Le groupe ne change donc pas de fusil d’épaule et continue, avec verve, de mener la lutte – combat des mots – débutée en 2014 avec
La France a peur. Pourtant à la vue du bel artwork épuré avec ses touches de blanc immaculé, du titre de ce dernier long format ainsi qu’à l’espoir caressé sur « Je n’ai nul pays » (ouvrant les hostilités), les musiciens laissaient entrevoir une victoire à porter de main et une certaine quiétude. Cette impression ne durera qu’un petit temps, s’estompant bien vite au fil de l’écoute. Adieu bout du tunnel et bonjour mine de charbon crasseuse et obscure ! Si le précédent album suintait l’amertume tout en regorgeant de titres fédérateurs, Sordide vous surprend en délivrant des sonorités et des textes beaucoup plus funestes – à l’image de la société dans laquelle ses membres évoluent. Une sorte de papier carbone imprimant toutes les horreurs actuelles et nos travers. La vague de violence vous arrive en pleine face dès les premières minutes de « Ruines futures » avec ce refrain/leitmotiv repris à plein poumon par plusieurs voix. Le rythme soutenu et les quelques riffs dissonants viennent définitivement clouer votre optimisme au pilori.

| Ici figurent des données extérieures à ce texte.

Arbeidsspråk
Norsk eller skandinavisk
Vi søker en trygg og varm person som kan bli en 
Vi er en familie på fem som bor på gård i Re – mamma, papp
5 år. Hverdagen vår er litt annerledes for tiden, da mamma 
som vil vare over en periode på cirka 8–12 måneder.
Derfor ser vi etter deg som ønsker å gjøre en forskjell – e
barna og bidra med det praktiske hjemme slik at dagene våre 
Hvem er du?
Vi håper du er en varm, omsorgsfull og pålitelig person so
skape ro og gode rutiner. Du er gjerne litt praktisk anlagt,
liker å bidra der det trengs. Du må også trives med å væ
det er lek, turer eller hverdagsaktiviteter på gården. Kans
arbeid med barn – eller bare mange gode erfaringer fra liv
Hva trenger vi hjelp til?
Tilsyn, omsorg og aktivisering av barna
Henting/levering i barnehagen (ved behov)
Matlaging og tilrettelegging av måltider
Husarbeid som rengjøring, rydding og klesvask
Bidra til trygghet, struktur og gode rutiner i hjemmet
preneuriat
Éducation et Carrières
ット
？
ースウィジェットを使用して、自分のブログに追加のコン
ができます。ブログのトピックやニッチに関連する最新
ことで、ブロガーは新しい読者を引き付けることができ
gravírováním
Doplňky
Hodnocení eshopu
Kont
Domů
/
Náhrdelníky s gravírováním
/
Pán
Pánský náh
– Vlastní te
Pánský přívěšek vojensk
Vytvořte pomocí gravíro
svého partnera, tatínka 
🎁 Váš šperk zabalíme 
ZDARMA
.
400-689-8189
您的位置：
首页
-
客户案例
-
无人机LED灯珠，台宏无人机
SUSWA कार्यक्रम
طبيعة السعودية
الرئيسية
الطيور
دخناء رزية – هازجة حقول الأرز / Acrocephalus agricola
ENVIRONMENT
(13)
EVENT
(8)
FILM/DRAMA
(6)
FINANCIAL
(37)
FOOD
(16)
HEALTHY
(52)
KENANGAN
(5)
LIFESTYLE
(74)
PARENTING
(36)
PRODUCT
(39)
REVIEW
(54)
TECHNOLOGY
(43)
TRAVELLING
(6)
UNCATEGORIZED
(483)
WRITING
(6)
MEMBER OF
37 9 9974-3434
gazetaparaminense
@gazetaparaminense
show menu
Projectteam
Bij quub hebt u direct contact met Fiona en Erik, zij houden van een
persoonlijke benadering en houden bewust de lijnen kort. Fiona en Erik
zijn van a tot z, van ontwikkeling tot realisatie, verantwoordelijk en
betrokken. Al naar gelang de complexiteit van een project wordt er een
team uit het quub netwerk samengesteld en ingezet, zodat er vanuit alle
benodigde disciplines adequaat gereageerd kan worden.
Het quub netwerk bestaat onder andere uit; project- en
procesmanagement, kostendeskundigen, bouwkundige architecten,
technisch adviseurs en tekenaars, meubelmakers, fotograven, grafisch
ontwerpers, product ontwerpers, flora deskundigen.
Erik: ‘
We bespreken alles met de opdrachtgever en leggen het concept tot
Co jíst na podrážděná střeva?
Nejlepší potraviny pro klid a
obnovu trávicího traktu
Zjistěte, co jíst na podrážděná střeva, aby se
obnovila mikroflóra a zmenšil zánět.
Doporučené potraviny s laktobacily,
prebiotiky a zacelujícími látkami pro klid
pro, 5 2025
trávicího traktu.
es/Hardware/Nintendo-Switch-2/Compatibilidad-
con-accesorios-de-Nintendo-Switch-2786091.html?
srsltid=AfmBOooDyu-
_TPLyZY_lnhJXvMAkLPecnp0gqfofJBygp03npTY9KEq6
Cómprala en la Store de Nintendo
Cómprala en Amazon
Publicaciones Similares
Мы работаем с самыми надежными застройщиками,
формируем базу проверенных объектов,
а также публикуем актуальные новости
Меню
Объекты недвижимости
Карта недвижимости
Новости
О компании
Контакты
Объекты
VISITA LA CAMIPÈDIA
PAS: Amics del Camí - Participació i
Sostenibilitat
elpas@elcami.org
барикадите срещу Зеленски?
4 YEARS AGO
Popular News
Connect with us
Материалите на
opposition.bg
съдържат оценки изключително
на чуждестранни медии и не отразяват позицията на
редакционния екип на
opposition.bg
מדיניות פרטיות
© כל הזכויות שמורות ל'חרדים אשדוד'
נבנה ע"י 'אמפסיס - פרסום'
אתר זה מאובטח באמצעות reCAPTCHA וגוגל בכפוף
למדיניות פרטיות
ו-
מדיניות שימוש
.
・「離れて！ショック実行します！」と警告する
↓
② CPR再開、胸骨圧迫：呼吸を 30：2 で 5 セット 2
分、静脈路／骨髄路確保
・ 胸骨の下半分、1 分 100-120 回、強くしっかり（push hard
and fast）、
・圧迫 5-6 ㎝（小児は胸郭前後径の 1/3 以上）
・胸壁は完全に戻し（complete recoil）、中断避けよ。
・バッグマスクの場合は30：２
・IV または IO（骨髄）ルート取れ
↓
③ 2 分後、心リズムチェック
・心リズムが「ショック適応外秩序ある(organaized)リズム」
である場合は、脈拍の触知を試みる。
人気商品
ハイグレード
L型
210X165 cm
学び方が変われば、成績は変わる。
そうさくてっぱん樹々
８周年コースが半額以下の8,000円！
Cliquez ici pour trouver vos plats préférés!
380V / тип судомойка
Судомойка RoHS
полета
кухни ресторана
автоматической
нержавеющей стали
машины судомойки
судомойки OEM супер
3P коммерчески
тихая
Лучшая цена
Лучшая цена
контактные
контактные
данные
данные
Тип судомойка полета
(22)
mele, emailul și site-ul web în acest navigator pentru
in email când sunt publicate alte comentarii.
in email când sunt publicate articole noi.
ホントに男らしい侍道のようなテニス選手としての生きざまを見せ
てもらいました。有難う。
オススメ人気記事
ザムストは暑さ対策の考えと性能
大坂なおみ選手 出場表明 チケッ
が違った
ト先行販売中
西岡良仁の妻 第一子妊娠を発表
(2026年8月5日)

Les idées blanches dégouline de bile, vous saisit par des ses sonorités plus black metal. Quelque soit le tempo, la formation crache sa haine, ses désillusions. Elle ne vous laisse aucun répit comme sur « Ne savoir que rester » avec des lignes de guitares répétées à l’envie, jusqu’à épuisement. Cet abattement se fait plus présent et plus sinistre au gré des compositions. Ayant depuis longtemps baissé les armes, vous suivez, résigné, votre convoi funéraire guidé par les notes de basse sentencieuses.
« Continuer
À hurler,
À sombrer,
À foncer
Vers jamais. »
Une histoire de décadence, de chute qui ne finit jamais : son aigreur, Sordide paraît de plus en plus l’accepter, fait à la défaite. Pour autant, aucun apitoiement, aucune mélancolie dans ces lignes étrangement dynamiques, presque dansantes à bien des endroits – ce groove qui guide « L’atrabilaire » et « Le silence ou la vie » –, plutôt une dignité qui se trouve dans un monde d’échecs, la noblesse se terrant dans les titres que l’on s’invente. « Ne savoir que rester » devient alors ici une cinglante et limpide confession (en sus d’être l’un des meilleurs morceaux d’une formation en ayant plusieurs dans sa besace), de celles qui marquent le crâne à coups de boots. Une impression qui habite cet album hanté, ces trente-neuf minutes ayant une clarté dans leur propos – musique et discours entremêlés – laissant penser que l’expérience Void Paradigm a porté ses fruits,
Les idées blanches pouvant se voir comme le pendant féroce, tueur – c’est qu’aimer se faire autant du mauvais sang demande à s’alimenter chez celui des porcs –, de
Ultime pulsation | Demain brûle. L’un cauchemarde de songes abjects dans son plumard ; l’autre équarrit ses contemporains bien trop cons le long de son trimard. On pourra certes trouver dans ce disque tranchant quelques parties émoussées (le morceau nommant l’album, légèrement en deçà après l’éclatant « Ne savoir que rester ») ; les tripes n’en sont pas moins exposées, les Rouennais vidant aussi bien leur sac que celui de leurs ennemis dans une acrimonie qui s’essaye à l’anatomie, la charogne de notre société sur la table.
« Contempler le silence
De nos mains fatiguées
Brûlantes
Des feux mourants
Des aubes mutilées
Toujours crier l’absence
De nos voix asséchées
Grinçantes
Et lentement
Les voir se déchirer
Les aphorismes éructés
Toujours affirment
L’aveu infirme : ne savoir que rester »
À la manière du Meatball de Crumb,
Les idées blanches vous frappe, souhaite éveiller les consciences bien trop longtemps endormies. Il raisonne même après l’écoute, vous prenant à chantonner certains airs ou scander des paroles marquantes. Le groupe continue d’entretenir son feu sans faiblir et signe une entrée remarquée chez Les Acteurs de L’Ombre avec ce dernier long format hautement qualitatif.